The educational design was crucial to the success of the co18-month month initiative. This multi-faceted initiative drastically reduced time to treatment for the targeted patient population while also improving access to care within a narrow therapeutic window. Enhanced partner communication and care coordination efforts including the addition of a patient navigator and dedicated nurse practitioner facilitated bi-directional communication resulting in a more efficient referral process. In addition, ongoing educational efforts with partner clinics removed barriers and nurtured relationships between primary care clinics and the rheumatology division. Consequently, one of the partner clinics requested that NJH participate in the formulation of a care compact to enhance care transitions between primary and specialty care to support their involvement in a value-based reimbursement model to enhance population health. Another partner revealed that primary care practices feared losing their patients to specialty centers upon referral. Thus, the educational endeavors conducted in this initiative broke down barriers and removed walls that catalyzed change and fostered trust to improve transitions of care between and among primary care and specialty care.   

Unintended consequences

The impact of the education resulted in some unintended consequences. One of those was the creation of an algorithm based about the American College of Rheumatology’s Guideline for the Treatment of Rheumatoid Arthritis1 adapted for a primary care audience.

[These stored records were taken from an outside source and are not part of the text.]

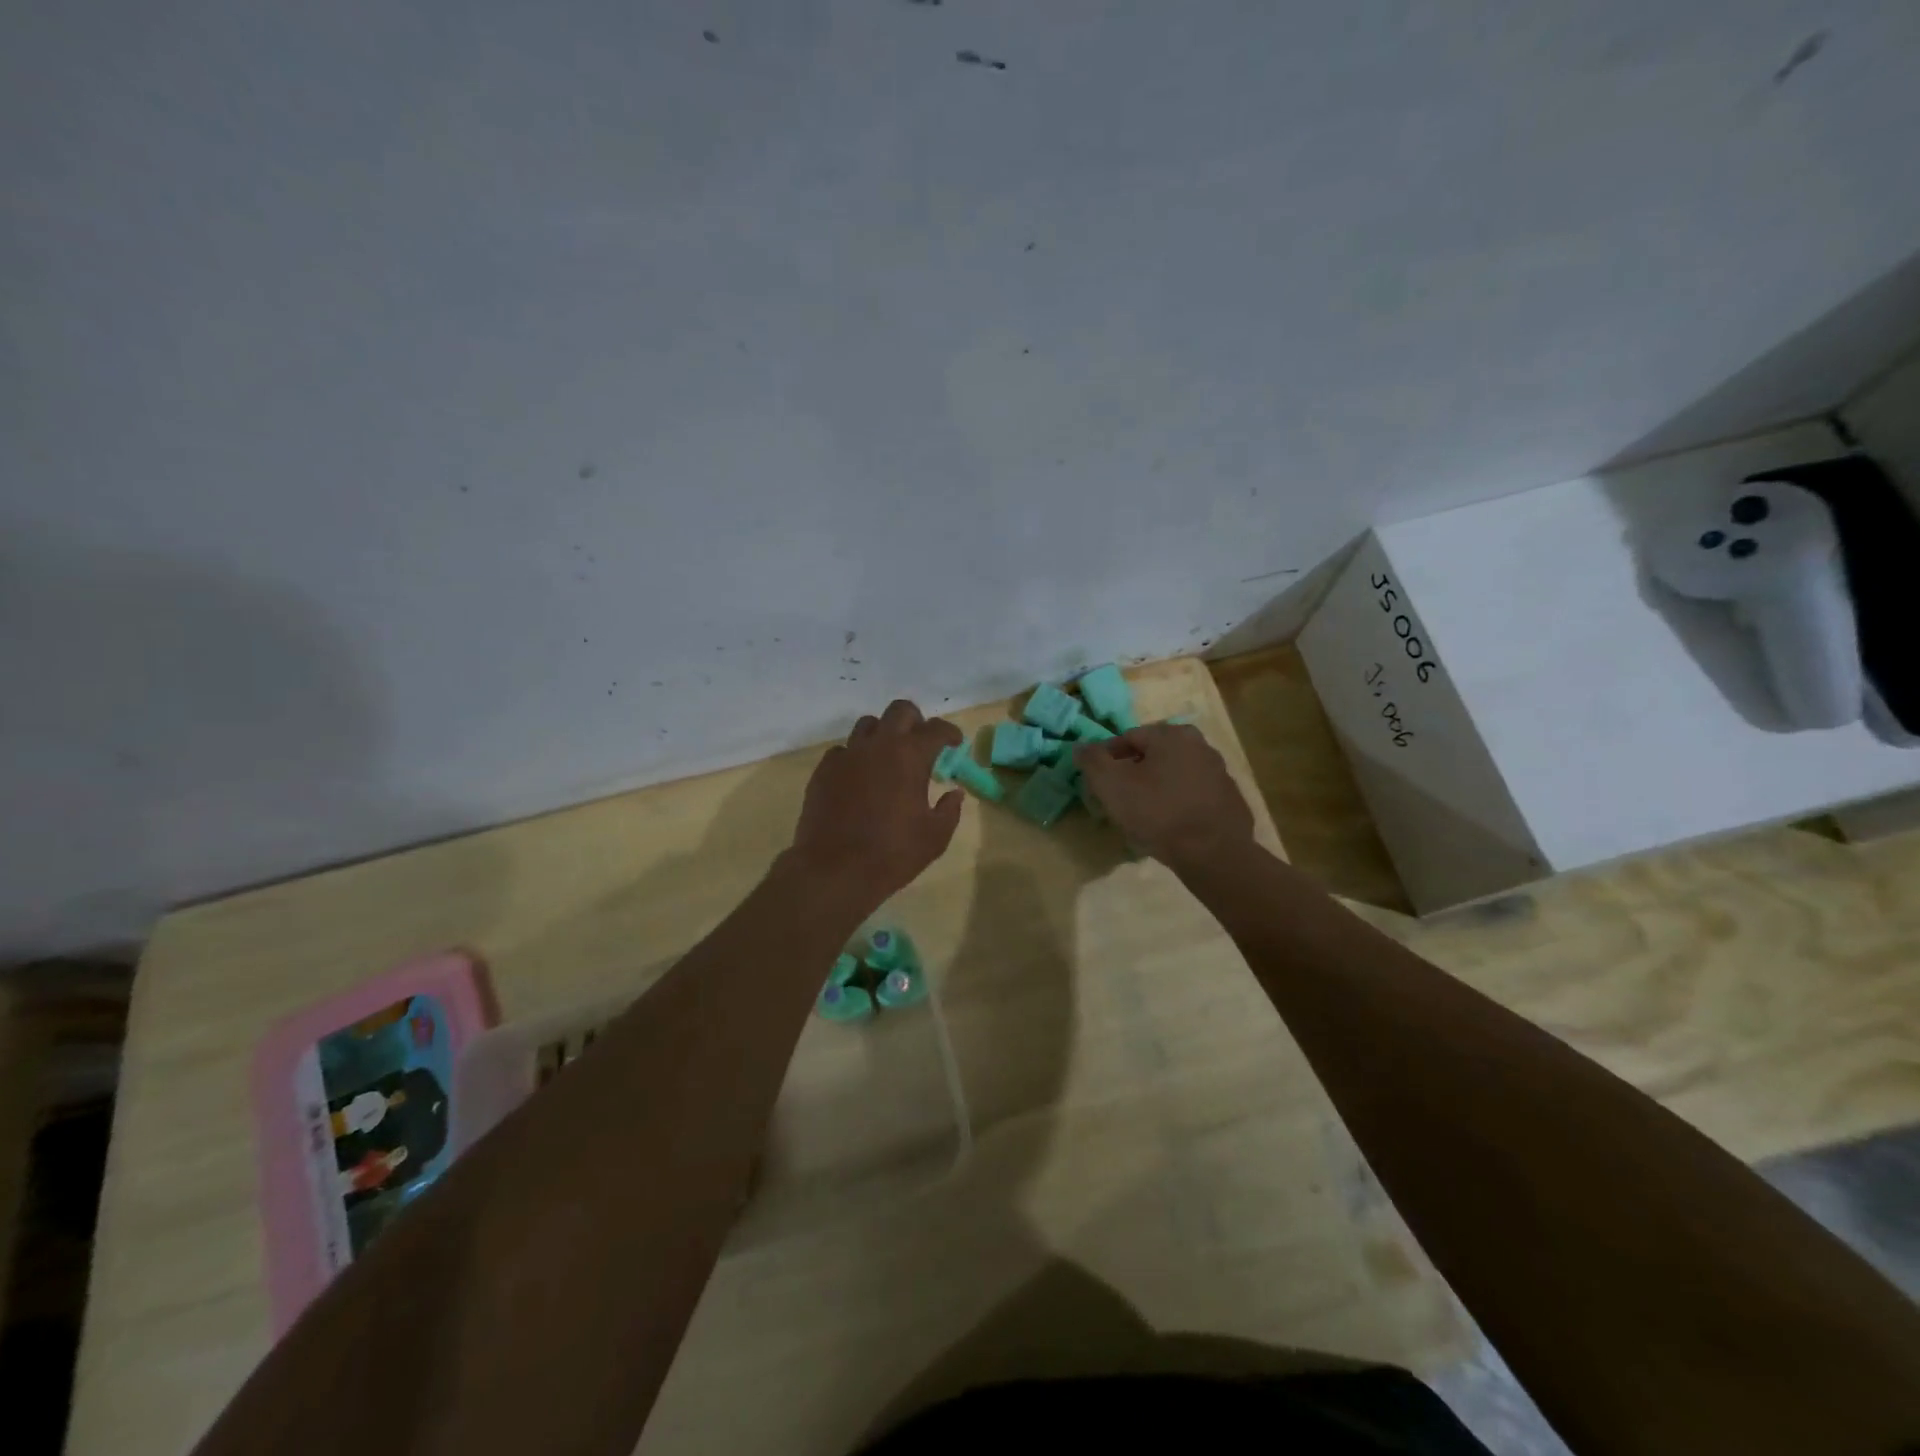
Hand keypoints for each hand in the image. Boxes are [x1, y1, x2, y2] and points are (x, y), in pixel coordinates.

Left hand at [788, 700, 965, 904]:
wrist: (833, 870)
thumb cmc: (892, 854)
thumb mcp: (934, 837)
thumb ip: (949, 810)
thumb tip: (954, 793)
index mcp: (910, 756)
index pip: (936, 729)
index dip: (950, 733)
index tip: (955, 743)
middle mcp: (878, 745)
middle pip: (900, 711)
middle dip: (916, 721)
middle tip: (921, 743)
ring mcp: (847, 755)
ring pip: (868, 725)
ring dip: (883, 734)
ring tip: (888, 757)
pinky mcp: (823, 770)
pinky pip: (843, 750)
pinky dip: (855, 757)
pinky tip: (859, 778)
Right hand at [1074, 723, 1254, 868]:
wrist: (1213, 854)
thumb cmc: (1158, 813)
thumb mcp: (1111, 785)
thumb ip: (1092, 760)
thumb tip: (1081, 746)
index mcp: (1172, 734)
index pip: (1127, 738)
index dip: (1107, 759)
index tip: (1098, 783)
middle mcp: (1200, 745)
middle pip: (1153, 755)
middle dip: (1133, 772)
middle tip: (1119, 799)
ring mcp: (1219, 772)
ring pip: (1174, 774)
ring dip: (1156, 787)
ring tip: (1143, 815)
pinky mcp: (1230, 799)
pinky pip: (1193, 795)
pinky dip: (1178, 803)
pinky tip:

This was a direct result of feedback received in early sessions of the education. Requests for this algorithm led the project team to develop more formalized practice aid that was distributed in the final educational sessions.

In addition, it was mentioned that the unique relationships formed throughout the educational sessions and through referral consultations resulted in a request to formulate a care compact with one of the partner clinics participating in the Colorado Patient Centered Medical Home Initiative.3 Both of these “unintended consequences” hightlight the power of education to foster collaboration, communication and coordination of care.


  1. Jasvinder, S. et al. 2015 American College of Rheumatology Guideline for the Treatment of Rheumatoid Arthritis. Arthritis Care and Research. 2015; DOI:10.1002/acr.22783.
  2. Knowles, M.S. Andragogy in Action. 1984. San Francisco: Jossey-Bass. 
  3. Colorado Systems of Care/Patient Centered Medical Home Initiative. Primary Care-Specialist Collaborative Guidelines: 2010. Colorado Department of Health Care Policy & Financing Solicitation #: 2017000265.